I know first-hand how much clients appreciate it if, after the trial, you offer to travel to their offices and help your in-house counterpart prepare and present a postmortem, with the specific goal of avoiding similar situations in the future. They really, really appreciate it when you don’t charge them for the experience. If your trial counsel won’t do this for you, ask them why not. Then remember to call me.

About Alex Craigie

I am an AV-Preeminent rated trial lawyer. My practice focuses on helping companies throughout Southern California resolve employment and business disputes. The words in this blog are mine alone, and do not reflect the views of the Dykema law firm or its clients. Also, these words are not intended to constitute legal advice, and reading or commenting on this blog does not create attorney-client relationship. Reach me at acraigie@dykema.com. View all posts by Alex Craigie

5 responses to “Should You Do A Post-Trial “Postmortem”?

  • Rich Matthews / Juryology

    I completely agree that this is an important step. The question for me is: Who exactly is qualified to help guide through those questions and arrive at good answers . . . because it is rarely trial counsel. Humans are not psychologically designed to see themselves & their own actions/choices very well or with the necessary detachment to get it right. We are subject to the exact same biases & fallacies that everyone else is, over-valuing and under-valuing some phenomena, misinterpretation, etc.

    As a trial consultant, I have participated in a few of these conversations in an informal way after the verdict– like over lunch the next week. Even for cases I didn’t work on. There are some pretty common themes in these conversations, such as, “The jury didn’t understand X” in a tone that blames the jurors and thus “explains” the verdict rather than the lawyer who was supposed to teach the laypeople about X. The reality is more likely that some of the jurors perfectly well understood X, and either they didn’t raise it to the group, or they did raise it to the group but the group in the aggregate didn’t find it that compelling. The reality is that the bulk of jurors felt like the case was About (note the capital ‘A’) something else, and the attorney’s view of the case did not match that.

    I recently worked on a case in which I was brought in quite late and the underlying client (not a lawyer) had WAY too much control over the case, was dictating strategy, insisted on certain theories of the case and causes of action completely unsupported by the evidence, etc. The attorney for whom I was ostensibly working had bought into this crazy thinking and enabled it. It goes to trial.
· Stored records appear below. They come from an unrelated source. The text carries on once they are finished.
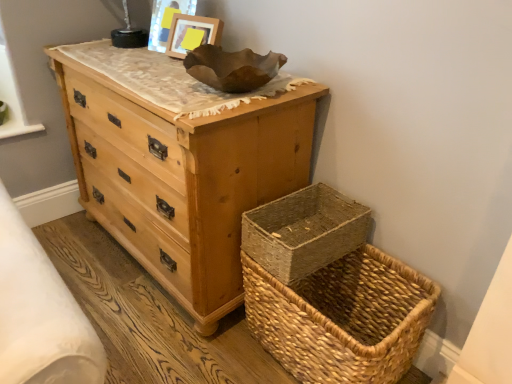
In order to click on vacant region to the left of natural woven picnic basket at lower right in this screenshot , I will do `click(208, 348)`.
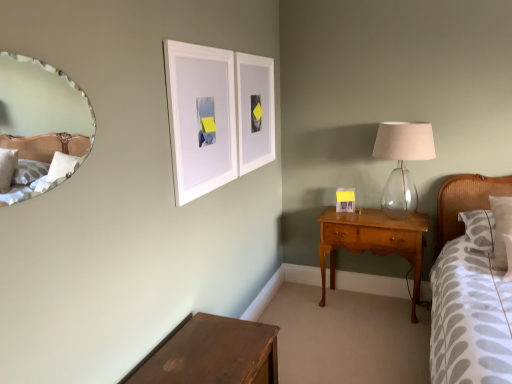
Locate an element on the screen. Image resolution: width=512 pixels, height=384 pixels. unoccupied area in front of light brown wood nightstand at center right is located at coordinates (375, 338).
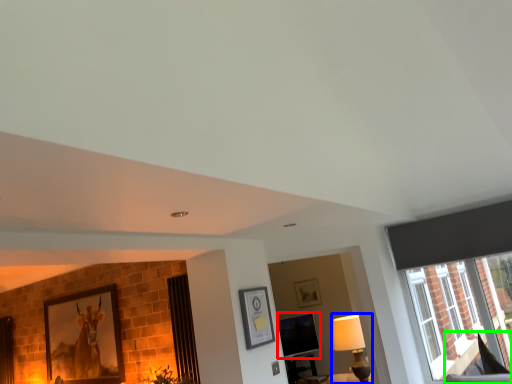
Question: Which is nearer to the window screen (highlighted by a red box)? lamp (highlighted by a blue box) or swivel chair (highlighted by a green box).

Choices:
 (A) lamp
 (B) swivel chair

Answer: (A)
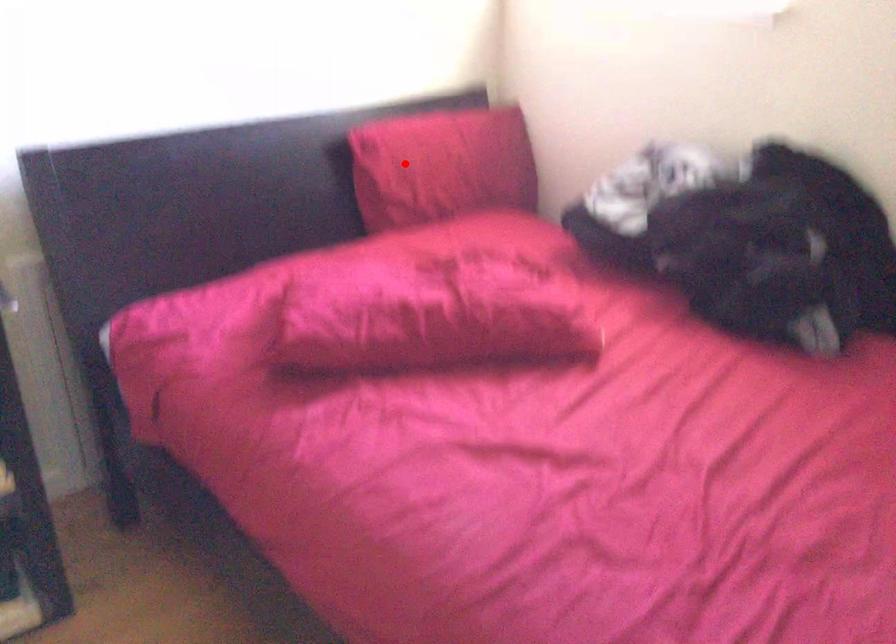
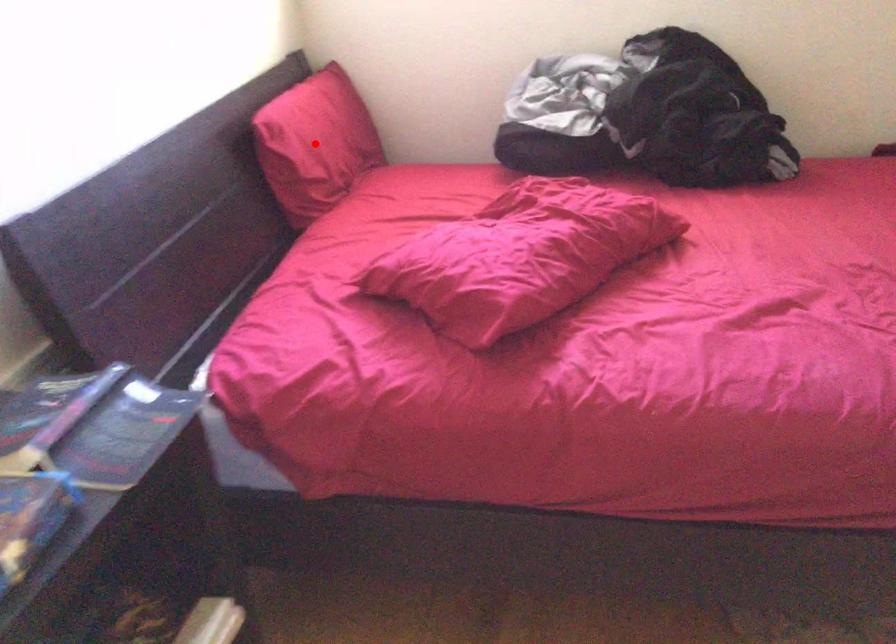
I am providing you with two images of the same scene from different viewpoints. A red point is marked on the first image and another point is marked on the second image. Is the red point in image1 aligned with the point shown in image2?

The defense got up and behaved as I described in my blog (“5 Quick Things To Be Less Awful in Voir Dire,” “More On Jury Selection,” “The Five Do’s and 12,000 Don’ts of Opening Statements,” etc.)– AWFUL. There was a finding of liability against one of the defendants and an award of nominal, nominal, really nominal damages. Practically a defense win.

    I am SURE that the defense lawyers in the case danced a merry jig back to their offices and to this day feel like they did a great job. They didn’t. They did an empirically terrible job. Because their last offer to settle was probably 20 times the eventual jury award, they consider this a great win. It’s not. It’s a great OUTCOME for them, and there is a big damn difference. They “won” because of mistake after mistake after mistake by the plaintiff side. If they had been up against better counsel & client, they would have lost by doing the exact same stuff– which they absolutely would have, because that’s what they think good trial lawyering is.

    A near universal fallacy we all share: when things go well, it was probably our doing; when they go badly, it was probably someone else’s fault.

    • Alex Craigie

      One hitch in involving a jury consultant in doing a postmortem is cost. I completely agree that your training and experience brings an invaluable additional dimension to the analysis, but suggesting a client pay this on the heels of a bill for the trial–even if your client won–is a tall order. Thus, like counsel, a great complimentary client service to provide would be free participation in the postmortem. Don’t shoot the messenger–just an idea.